WHAT TO PRODUCE> The answer must be a word-for-word copy of the records below, with every picture left out.

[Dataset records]
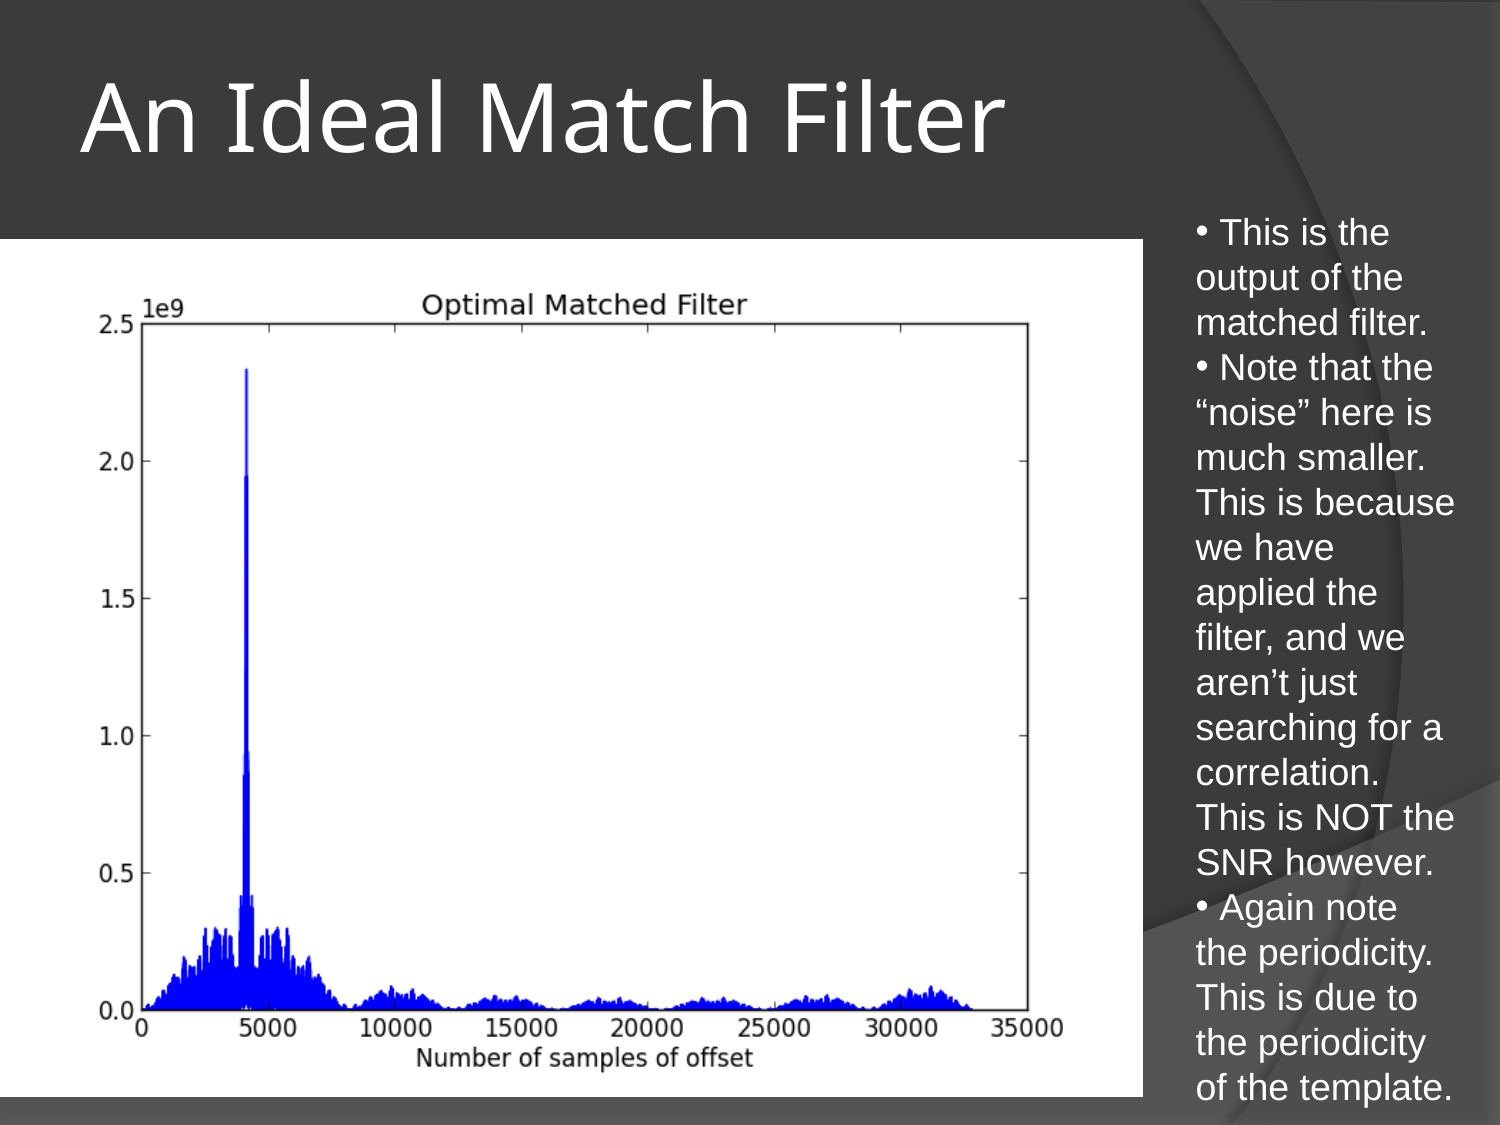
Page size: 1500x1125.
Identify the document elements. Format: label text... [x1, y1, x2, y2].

picture [0, 239, 1143, 1097]
title An Ideal Match Filter [72, 20, 1423, 208]
text_box This is the output of the matched filter. Note that the “noise” here is much smaller. This is because we have applied the filter, and we aren’t just searching for a correlation. This is NOT the SNR however. Again note the periodicity. This is due to the periodicity of the template. [1180, 200, 1473, 1116]
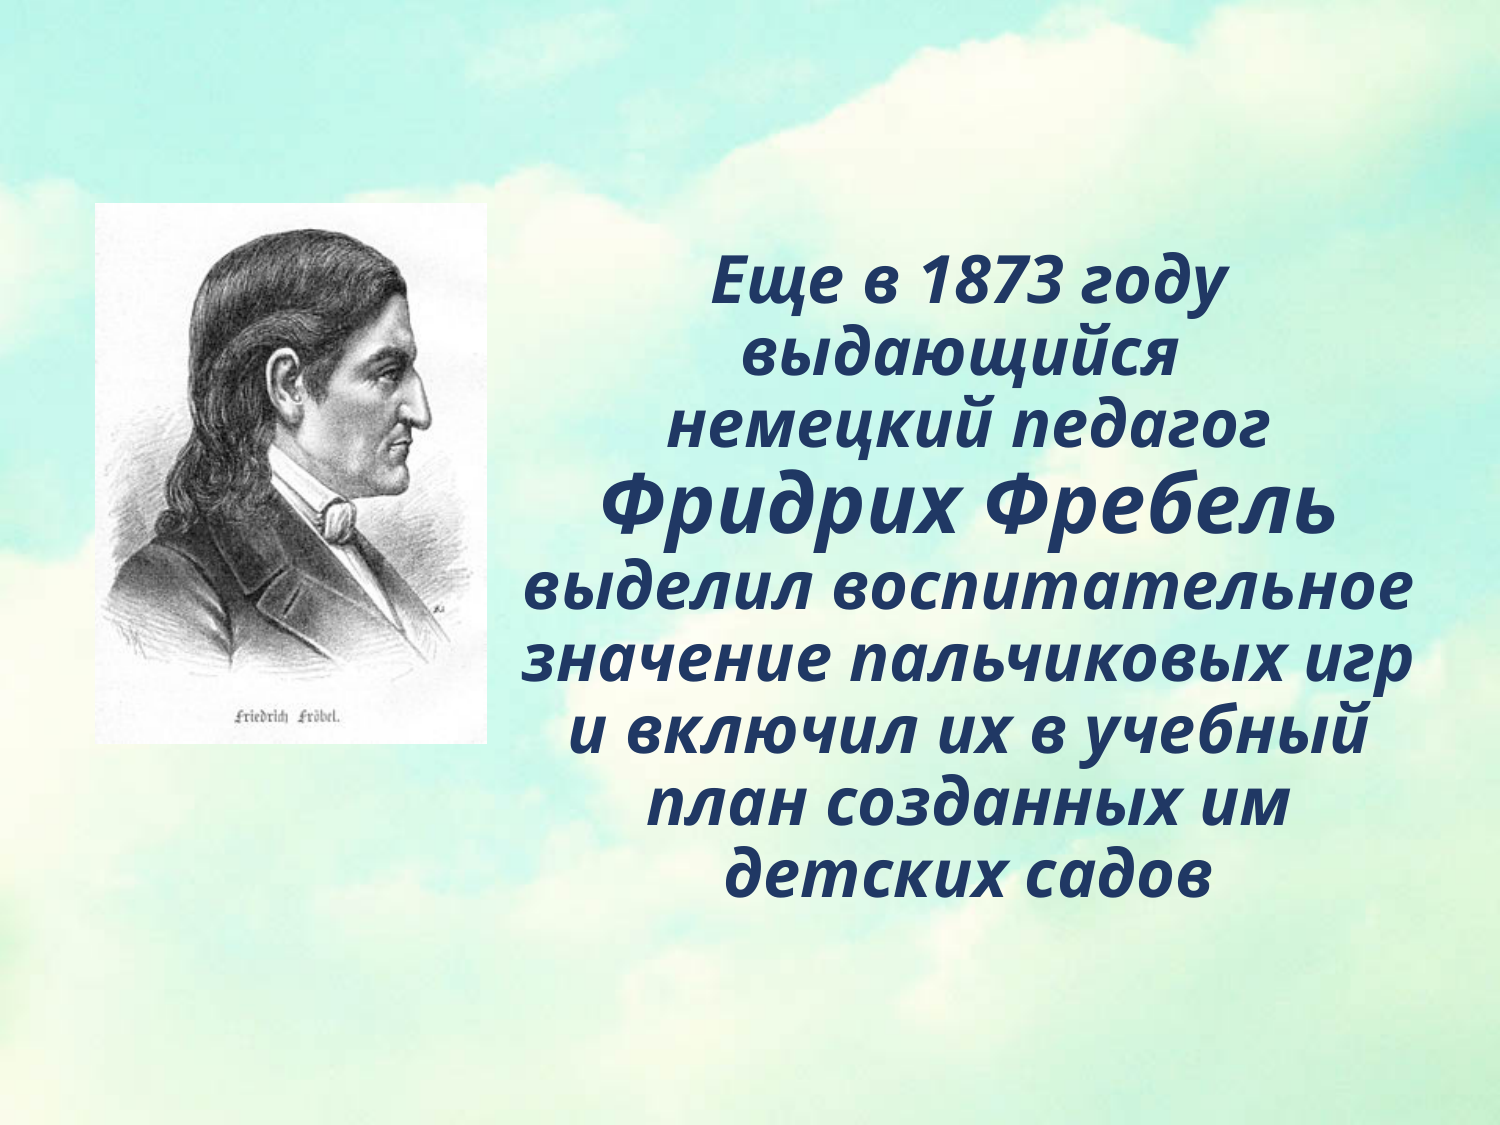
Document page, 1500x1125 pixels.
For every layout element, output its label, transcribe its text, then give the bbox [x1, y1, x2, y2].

title Еще в 1873 году выдающийся немецкий педагог Фридрих Фребель выделил воспитательное значение пальчиковых игр и включил их в учебный план созданных им детских садов [480, 162, 1458, 996]
picture [0, 0, 1500, 1125]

TASK RESULT>
Page size: 1500x1125.
Identify the document elements. Format: label text... [x1, y1, x2, y2].

picture [0, 239, 1143, 1097]
title An Ideal Match Filter [72, 20, 1423, 208]
text_box This is the output of the matched filter. Note that the “noise” here is much smaller. This is because we have applied the filter, and we aren’t just searching for a correlation. This is NOT the SNR however. Again note the periodicity. This is due to the periodicity of the template. [1180, 200, 1473, 1116]
Document page, 1500x1125 pixels.
For every layout element, output its label, transcribe its text, then give the bbox [x1, y1, x2, y2].

title Еще в 1873 году выдающийся немецкий педагог Фридрих Фребель выделил воспитательное значение пальчиковых игр и включил их в учебный план созданных им детских садов [480, 162, 1458, 996]
picture [0, 0, 1500, 1125]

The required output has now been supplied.